The state’s book banners know this, which is why so many of them have responded by pointing directly at school boards and the upcoming elections. Tara Petsch, the leader of Gillespie County’s Moms for Liberty chapter, told the Texas Scorecard, “School board trustees must start protecting children.”5 And Christin Bentley, a Republican operative who was instrumental in getting HB 900 passed, tweeted, “Trustees who still haven’t ensured explicit materials are out of their schools are complicit in the sexual grooming of children. Vote them out.”
The filing period for school board candidates opened this week—coincidentally, the same day the 5th Circuit issued its ruling. It closes on February 16. I’ll have my Book-Loving Texan’s Guide to the elections up soon after that.

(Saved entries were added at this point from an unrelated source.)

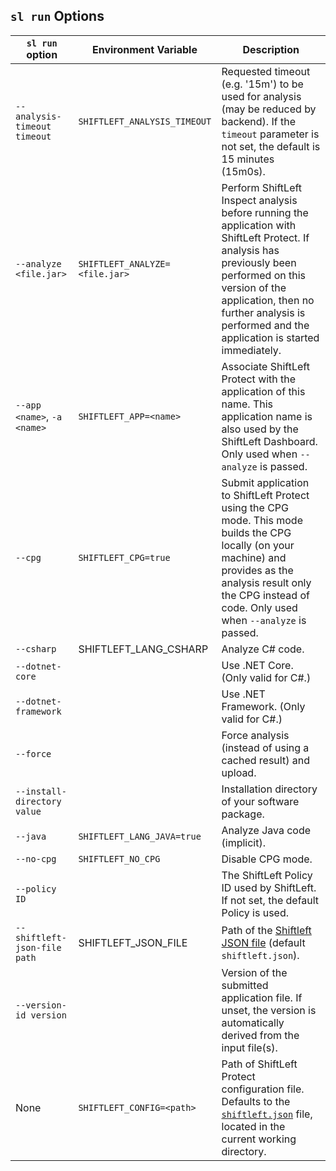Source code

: ## `sl run` Options

`sl run` option | Environment Variable | Description
--- | --- | ---
`--analysis-timeout timeout` | `SHIFTLEFT_ANALYSIS_TIMEOUT` | Requested timeout (e.g. '15m') to be used for analysis (may be reduced by backend). If the `timeout` parameter is not set, the default is 15 minutes (15m0s). 
`--analyze <file.jar>` | `SHIFTLEFT_ANALYZE=<file.jar>` | Perform ShiftLeft Inspect analysis before running the application with ShiftLeft Protect. If analysis has previously been performed on this version of the application, then no further analysis is performed and the application is started immediately.
`--app <name>`, `-a <name>` | `SHIFTLEFT_APP=<name>` | Associate ShiftLeft Protect with the application of this name. This  application name is also used by the ShiftLeft Dashboard. Only used when `--analyze` is passed.
`--cpg` | `SHIFTLEFT_CPG=true` | Submit application to ShiftLeft Protect using the CPG mode. This mode builds the CPG locally (on your machine) and provides as the analysis result only the CPG instead of code. Only used when `--analyze` is passed.
`--csharp` | SHIFTLEFT_LANG_CSHARP | Analyze C# code.
`--dotnet-core` | | Use .NET Core. (Only valid for C#.)
`--dotnet-framework` | | Use .NET Framework. (Only valid for C#.)
`--force` | | Force analysis (instead of using a cached result) and upload.
`--install-directory value` | | Installation directory of your software package.
`--java` | `SHIFTLEFT_LANG_JAVA=true` | Analyze Java code (implicit).
`--no-cpg`| `SHIFTLEFT_NO_CPG` | Disable CPG mode.
`--policy ID` | | The ShiftLeft Policy ID used by ShiftLeft. If not set, the default Policy is used.
`--shiftleft-json-file path` | SHIFTLEFT_JSON_FILE | Path of the [Shiftleft JSON file](../protect/json-file.md) (default `shiftleft.json`).
`--version-id version` | | Version of the submitted application file. If unset, the version is automatically derived from the input file(s). 
None | `SHIFTLEFT_CONFIG=<path> ` |  Path of ShiftLeft Protect configuration file. Defaults to the [`shiftleft.json`](../protect/json-file.md) file, located in the current working directory.
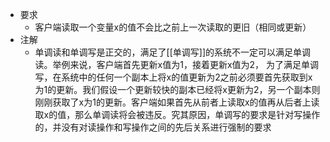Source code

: - 要求
	- 客户端读取一个变量x的值不会比之前上一次读取的更旧（相同或更新）
- 注解
	- 单调读和单调写是正交的，满足了[[单调写]]的系统不一定可以满足单调读。举例来说，客户端首先更新x值为1，接着更新x值为2， 为了满足单调写，在系统中的任何一个副本上将x的值更新为2之前必须要首先获取到x为1的更新。我们假设一个更新较快的副本已经将x更新为2，另一个副本则刚刚获取了x为1的更新。客户端如果首先从前者上读取x的值再从后者上读取x的值，那么单调读将会被违反。究其原因，单调写的要求是针对写操作的，并没有对读操作和写操作之间的先后关系进行强制的要求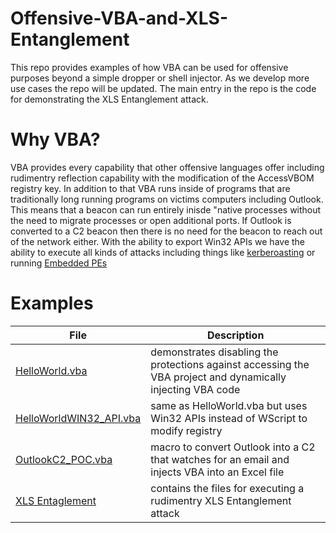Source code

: # Offensive-VBA-and-XLS-Entanglement
This repo provides examples of how VBA can be used for offensive purposes beyond a simple dropper or shell injector. As we develop more use cases the repo will be updated. The main entry in the repo is the code for demonstrating the XLS Entanglement attack. 

# Why VBA?
VBA provides every capability that other offensive languages offer including rudimentry reflection capability with the modification of the AccessVBOM registry key. In addition to that VBA runs inside of programs that are traditionally long running programs on victims computers including Outlook. This means that a beacon can run entirely inisde "native processes without the need to migrate processes or open additional ports. If Outlook is converted to a C2 beacon then there is no need for the beacon to reach out of the network either. With the ability to export Win32 APIs we have the ability to execute all kinds of attacks including things like [kerberoasting](https://github.com/Adepts-Of-0xCC/VBA-macro-experiments/blob/main/kerberoast.vba) or running [Embedded PEs](https://github.com/itm4n/VBA-RunPE)

# Examples
| File | Description |
| ---  | --- |
| [HelloWorld.vba](../master/HelloWorld.vba)| demonstrates disabling the protections against accessing the VBA project and dynamically injecting VBA code|
| [HelloWorldWIN32_API.vba](../master/HelloWorld_WIN32API.vba)| same as HelloWorld.vba but uses Win32 APIs instead of WScript to modify registry|
| [OutlookC2_POC.vba](../master/OutlookC2_POC.vba)| macro to convert Outlook into a C2 that watches for an email and injects VBA into an Excel file|
| [XLS Entaglement](../master/XLS%20Entanglement)| contains the files for executing a rudimentry XLS Entanglement attack|
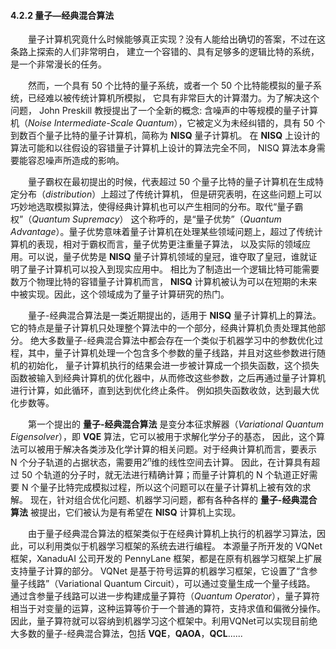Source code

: #### 4.2.2 量子—经典混合算法

&emsp;&emsp;量子计算机究竟什么时候能够真正实现？没有人能给出确切的答案，不过在这条路上探索的人们非常明白，
建立一个容错的、具有足够多的逻辑比特的系统，是一个非常漫长的任务。

&emsp;&emsp;然而，一个具有 50 个比特的量子系统，或者一个 50 个比特能模拟的量子系统，已经难以被传统计算机所模拟，
它具有非常巨大的计算潜力。为了解决这个问题， John Preskill 教授提出了一个全新的概念: 
含噪声的中等规模的量子计算机（*Noise Intermediate-Scale Quantum*），它被定义为未经纠错的，具有 50 个到数百个量子比特的量子计算机，简称为 **NISQ** 量子计算机。
在 **NISQ** 上设计的算法可能和以往假设的容错量子计算机上设计的算法完全不同， NISQ 算法本身需要能容忍噪声所造成的影响。

&emsp;&emsp;量子霸权在最初提出的时候，代表超过 50 个量子比特的量子计算机在生成特定分布（*distribution*）上超过了传统计算机，
但是研究表明，在这些问题上可以巧妙地选取模拟算法，使得经典计算机也可以产生相同的分布。取代“量子霸权”（*Quantum Supremacy*）
这个称呼的，是“量子优势”（*Quantum Advantage*）。量子优势意味着量子计算机在处理某些领域问题上，超过了传统计算机的表现，相对于霸权而言，量子优势更注重量子算法，
以及实际的领域应用。可以说，量子优势是 **NISQ** 量子计算机领域的皇冠，谁夺取了皇冠，谁就证明了量子计算机可以投入到现实应用中。
相比为了制造出一个逻辑比特可能需要数万个物理比特的容错量子计算机而言， **NISQ** 计算机被认为可以在短期的未来中被实现。因此，这个领域成为了量子计算研究的热门。

&emsp;&emsp;量子-经典混合算法是一类近期提出的，适用于 **NISQ** 量子计算机上的算法。它的特点是量子计算机只处理整个算法中的一个部分，经典计算机负责处理其他部分。
绝大多数量子-经典混合算法中都会存在一个类似于机器学习中的参数优化过程，其中，量子计算机处理一个包含多个参数的量子线路，并且对这些参数进行随机的初始化，
量子计算机执行的结果会进一步被计算成一个损失函数，这个损失函数被输入到经典计算机的优化器中，从而修改这些参数，之后再通过量子计算机进行计算，如此循环，直到达到优化终止条件。
例如损失函数收敛，达到最大优化步数等。

&emsp;&emsp;第一个提出的 **量子-经典混合算法** 是变分本征求解器（*Variational Quantum Eigensolver*），即 **VQE** 算法，它可以被用于求解化学分子的基态，
因此，这个算法可以被用于解决各类涉及化学计算的相关问题。对于经典计算机而言，要表示 N 个分子轨道的占据状态，需要用2<sup>𝑛</sup>维的线性空间去计算。
因此，在计算具有超过 50 个轨道的分子时，就无法进行精确计算；而量子计算机的 N 个轨道正好需要 N 个量子比特完成模拟过程，所以这个问题可以在量子计算机上被有效的求解。
现在，针对组合优化问题、机器学习问题，都有各种各样的 **量子-经典混合算法** 被提出，它们被认为是有希望在 **NISQ** 计算机上实现。

&emsp;&emsp;由于量子经典混合算法的框架类似于在经典计算机上执行的机器学习算法，因此，可以利用类似于机器学习框架的系统去进行编程。
本源量子所开发的 VQNet 框架，XanaduAI 公司开发的 PennyLane 框架，都是在原有机器学习框架上扩展支持量子计算的部分。 
VQNet 是基于符号运算的机器学习框架，它设置了“含参量子线路”（Variational Quantum Circuit），可以通过变量生成一个量子线路。
通过含参量子线路可以进一步构建成量子算符（*Quantum Operator*），量子算符相当于对变量的运算，这种运算等价于一个普通的算符，支持求值和偏微分操作。
因此，量子算符就可以容纳到机器学习这个框架中。利用VQNet可以实现目前绝大多数的量子-经典混合算法，包括 **VQE**，**QAOA**，**QCL**......
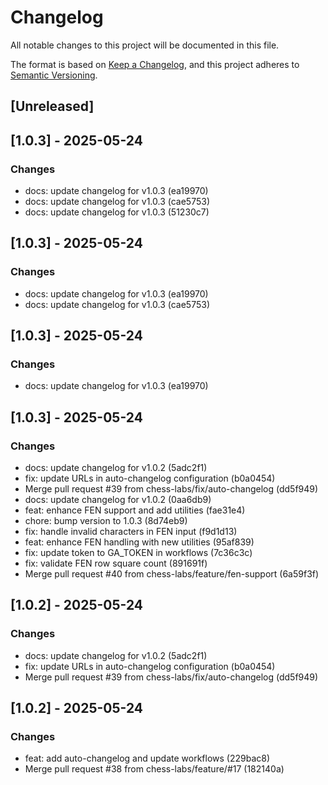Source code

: # Changelog

All notable changes to this project will be documented in this file.

The format is based on [Keep a Changelog](https://keepachangelog.com/en/1.0.0/),
and this project adheres to [Semantic Versioning](https://semver.org/spec/v2.0.0.html).

## [Unreleased]

## [1.0.3] - 2025-05-24

### Changes
- docs: update changelog for v1.0.3 (ea19970)
- docs: update changelog for v1.0.3 (cae5753)
- docs: update changelog for v1.0.3 (51230c7)

## [1.0.3] - 2025-05-24

### Changes
- docs: update changelog for v1.0.3 (ea19970)
- docs: update changelog for v1.0.3 (cae5753)

## [1.0.3] - 2025-05-24

### Changes
- docs: update changelog for v1.0.3 (ea19970)

## [1.0.3] - 2025-05-24

### Changes
- docs: update changelog for v1.0.2 (5adc2f1)
- fix: update URLs in auto-changelog configuration (b0a0454)
- Merge pull request #39 from chess-labs/fix/auto-changelog (dd5f949)
- docs: update changelog for v1.0.2 (0aa6db9)
- feat: enhance FEN support and add utilities (fae31e4)
- chore: bump version to 1.0.3 (8d74eb9)
- fix: handle invalid characters in FEN input (f9d1d13)
- feat: enhance FEN handling with new utilities (95af839)
- fix: update token to GA_TOKEN in workflows (7c36c3c)
- fix: validate FEN row square count (891691f)
- Merge pull request #40 from chess-labs/feature/fen-support (6a59f3f)

## [1.0.2] - 2025-05-24

### Changes
- docs: update changelog for v1.0.2 (5adc2f1)
- fix: update URLs in auto-changelog configuration (b0a0454)
- Merge pull request #39 from chess-labs/fix/auto-changelog (dd5f949)

## [1.0.2] - 2025-05-24

### Changes
- feat: add auto-changelog and update workflows (229bac8)
- Merge pull request #38 from chess-labs/feature/#17 (182140a)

These standards are more restrictive than previous legal guidance. In their plurality decision in Island Trees School District v. Pico (1982), the Supreme Court held that school districts may remove books that are pervasively vulgar or educationally unsuitable; the new library standards say that schools must remove such books.
“Obscene” and “harmful to minors” are both clearly defined in Texas law, but no books in Texas schools meet those definitions. A book that’s legally obscene falls outside of the protection of the 1st Amendment—it’s not something anyone can pick up at Barnes & Noble, like Gender Queer or All Boys Aren’t Blue. The book banners know this, which is why, in the last legislative session, they tried unsuccessfully to change those definitions in the law. (They are promising to try again next session)
“Sexually explicit” is extensively (though not clearly) defined in HB 900, but to quote Judge Willett’s decision, “The statute requires vendors to undertake contextual analyses, weighing and balancing many factors to determine a rating for each book. Balancing a myriad of factors that depend on community standards is anything but the mere disclosure of factual information. And it has already proven controversial.”
Patterson told conservative talk radio host Mark Davis this week that he will continue to try to push a rating scheme through the legislature. Since it’s clearly unconstitutional to force vendors to do it, Patterson is now suggesting it may be done by “some bureaucrat sitting in a cubicle somewhere going through all these books looking for pornography.”
In 2023, Moms for Liberty Gillespie County supported candidates in the school board elections for Fredericksburg ISD and Kerrville ISD. Both lost.